When a bone in the nose is broke, you can expect rapid and extreme swelling. This swelling can even extend outward to your cheeks and eyes, making it difficult to see and breathe. If you suspect that you are suffering from an injury like this, your best course of action is to immediately see a doctor or go to the emergency room. Massive swelling can easily block your breathing passages, resulting in a life-threatening situation.
How to tell if a nose is broken:
The best way to deal with a broken or potentially broken nose is with ice. Wrap the ice in a towel to avoid direct skin contact, and gently place it at the bridge of the nose. The area will most likely be very tender so don’t apply pressure. You may notice that your nose appears crooked. If this is the case, it is okay. Your doctor will evaluate the situation and advise you on what needs to happen next.
The most common treatment for a broken nose is realignment. From there on, your body takes care of the rest. In more serious cases, surgery and splinting may become necessary. You can expect the bridge of your nose — and even your whole face — to be swollen for some time after your injury.
As you can see, there are numerous reasons why you may have a swollen nose. While some are minor conditions that will go away on their own, others may require medical attention.
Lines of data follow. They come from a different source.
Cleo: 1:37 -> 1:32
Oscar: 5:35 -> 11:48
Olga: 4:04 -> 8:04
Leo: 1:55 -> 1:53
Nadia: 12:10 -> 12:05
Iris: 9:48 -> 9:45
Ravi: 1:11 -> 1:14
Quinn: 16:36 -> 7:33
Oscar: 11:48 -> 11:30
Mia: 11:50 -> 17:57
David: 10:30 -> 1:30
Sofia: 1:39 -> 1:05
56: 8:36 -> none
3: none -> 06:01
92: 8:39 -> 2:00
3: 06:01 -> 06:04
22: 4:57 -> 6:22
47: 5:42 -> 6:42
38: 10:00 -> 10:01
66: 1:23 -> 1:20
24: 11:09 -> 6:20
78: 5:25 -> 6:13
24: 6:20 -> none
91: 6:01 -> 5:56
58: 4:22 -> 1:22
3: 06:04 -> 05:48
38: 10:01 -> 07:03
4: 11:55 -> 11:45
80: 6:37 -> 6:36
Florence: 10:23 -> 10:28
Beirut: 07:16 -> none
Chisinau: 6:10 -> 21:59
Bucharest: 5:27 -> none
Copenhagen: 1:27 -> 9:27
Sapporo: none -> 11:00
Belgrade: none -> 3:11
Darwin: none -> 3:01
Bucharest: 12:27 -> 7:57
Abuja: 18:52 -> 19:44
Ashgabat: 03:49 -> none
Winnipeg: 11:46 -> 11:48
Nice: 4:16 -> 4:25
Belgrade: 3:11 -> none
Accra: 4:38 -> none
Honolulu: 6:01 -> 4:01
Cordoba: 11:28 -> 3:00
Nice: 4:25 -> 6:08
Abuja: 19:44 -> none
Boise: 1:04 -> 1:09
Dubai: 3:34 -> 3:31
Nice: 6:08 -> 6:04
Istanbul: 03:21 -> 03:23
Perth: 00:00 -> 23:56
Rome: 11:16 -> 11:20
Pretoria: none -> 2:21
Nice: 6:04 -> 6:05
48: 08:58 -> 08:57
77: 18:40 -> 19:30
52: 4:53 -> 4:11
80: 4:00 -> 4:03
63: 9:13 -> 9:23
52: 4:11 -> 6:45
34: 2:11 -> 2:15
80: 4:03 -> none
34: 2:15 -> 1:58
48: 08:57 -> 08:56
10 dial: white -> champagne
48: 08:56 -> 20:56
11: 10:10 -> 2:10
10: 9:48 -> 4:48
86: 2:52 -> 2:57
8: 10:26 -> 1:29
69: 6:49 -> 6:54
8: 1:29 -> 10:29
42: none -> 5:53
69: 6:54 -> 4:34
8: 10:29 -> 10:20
As swelling is generally your body’s response to a trigger, ice is usually a safe way to help control some of the discomforts that may arise. Determining the cause of your swollen nose is usually accomplished by taking stock of your other symptoms.
In many cases, you can resolve nose swelling at home with over-the-counter products such as sinus relief medicines, though more serious situations may require a trip to the doctor or emergency room.